If I’ve timed this right, this post is going to drop right in the middle of our annual week-long camping trip along the Oregon Coast. It is, by far, my favorite Summertime activity and I look forward to it like a child waiting for Christmas.
This week marks our 6th year of camping and there have been some changes since the early days. That first year, we piled everything we needed inside the Honda Odyssey (we didn’t even have a roof rack!) and I took us on a road trip that covered about 800 miles in total and had us setting up and tearing down camp every two days.
“Variety is the spice of life” is a personal cliché of mine, and I had no idea what kind of camping we’d enjoy the most: near the beach? in the mountains? high desert? Obviously, I also had no idea how much work was involved in setting up and tearing down camp! Which is why on the last day as we were driving home I took my husband’s hand and asked, “You sure you still want to be married to me? I’m so sorry…”
That year we had four kids under the age of 10, including one that was still nursing, in diapers, and happened to spike a pretty high fever on our first night as we huddled together in 40 degree temperatures at beautiful (freaking-cold-at-night) Crater Lake. “Oh, this is why the ranger kept insisting that I get a fire started when we arrived at 4 pm when it was still 80 degrees!” I thought to myself as I shivered while making dinner via flashlight.
Our air mattress popped in the middle of the night so we woke up on the freezing cold, hard ground and had to head into town to buy a ridiculously expensive new one so that my husband’s back wouldn’t break. Remember, it was already under considerable strain due to the loading and unloading of all of our crap from inside the mini-van. I seriously can’t believe that he agreed to do this again after that first year! Were we crazy? No, I’d like to think that even in the middle of all the nuttiness of that first year we realized a few of the “whys” of camping is so good for our family…
There is nothing like the smell of fresh air that surrounds you as you drive into your little campsite encircled by old growth pines.

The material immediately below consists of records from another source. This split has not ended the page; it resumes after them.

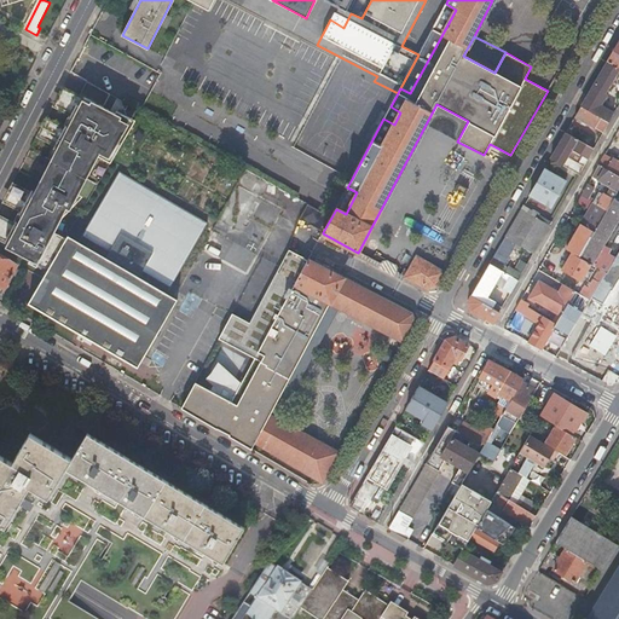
[(618,40),(607,62),(618,69),(618,67),(618,40)]
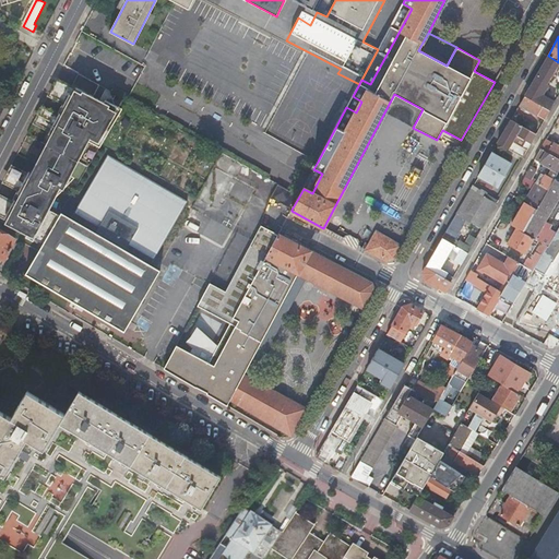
[(558,62),(548,56),(524,96),(550,111),(555,103),(543,95),(548,85),(546,84),(558,62)]
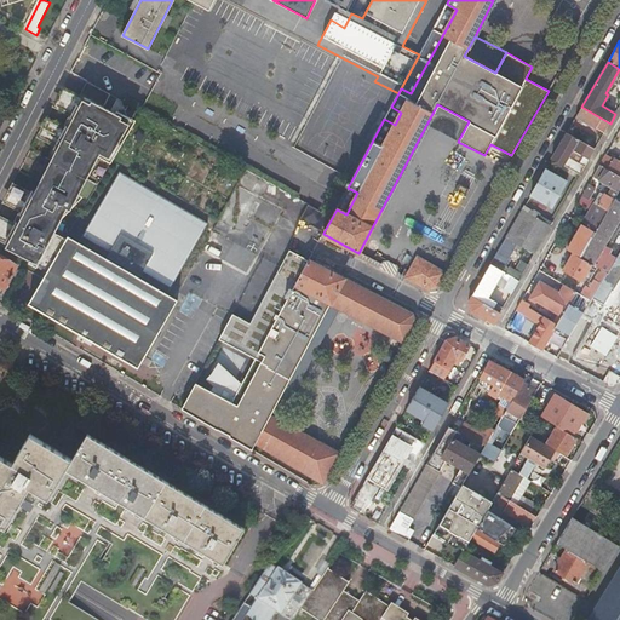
[(608,95),(619,73),(619,69),(606,93),(608,95)]
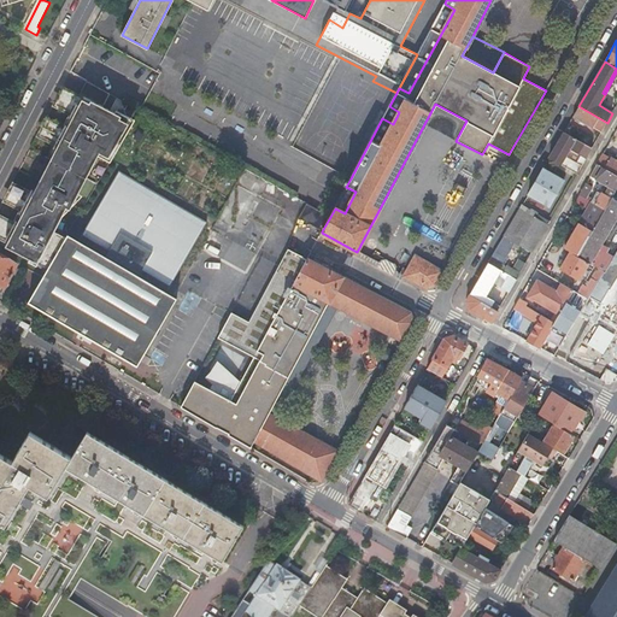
[(117,99),(90,83),(82,100),(64,90),(56,106),(74,116),(66,130),(48,121),(40,136),(58,147),(51,160),(54,162),(42,183),(40,182),(33,195),(13,186),(5,201),(24,211),(17,225),(0,216),(0,236),(9,241),(5,247),(47,270),(65,239),(51,231),(57,219),(69,207),(68,206),(70,206),(71,205),(71,204),(72,203),(72,201),(72,200),(71,198),(75,200),(87,176),(84,175),(97,153),(107,158),(123,133),(128,124),(116,118),(109,113),(117,99)]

We play games – Farkle, Gin, Loaded Questions, Apples to Apples, just to name a few! And our charades are legendary.
The food! I’m a bit of a nut job in that I like to prepare all of our dinners ahead of time and freeze them – so that all I have to do at the end of the day is warm up a big pot of something delicious and we eat as well as we do at home. This gives me more time to sit by the fire, drink a beer, and connect with my family (or a really good book!)
And my kids love that they get to eat stuff that we rarely have at home: Top Ramen (Hey, don’t judge! I LIVED on Top Ramen, beer, potatoes and peanut butter for four years while I was in college, and I turned out okay!), Pop Tarts, Funions (what are these anyway? I don’t even think “onions” is in the list of ingredients…) and so, so many s’mores.
But the thing that I look forward to the most is that there is no wi-fi and because we have a super crappy phone network, no cell service. For an entire week, we are all unplugged and I.LOVE.IT. My kids, who are pretty much digging their Summer screen time which is waaaay over what I know is good for their brains, get a break from it all. Especially the older ones – for whom the world and its pain never leaves them alone for a minute when it’s all just a click away on their phones.
We engage. In the here and now. With each other. And it is good.
Take your kids camping, please.
Let them find “their” climbing tree and the hidden way to get to and from the bathrooms. Buy them fishing poles and sit quietly next to them for hours in August after the lake’s bounty has already been snatched up and hope, hope, hope that this is the year they catch “the big one” that is legend around these parts. Laugh yourselves silly and sing at the top of your lungs. Create the type of memories that matter as a family. Then sit back and wonder who gets the most out of this experience – you or them.
Does it matter? Not really.
Have you ever camped as a family before? Did you love it? Only do it “for the kids?” What other kinds of things do you do with your babies/kids that might become a family tradition? Let me know – I love this kind of stuff!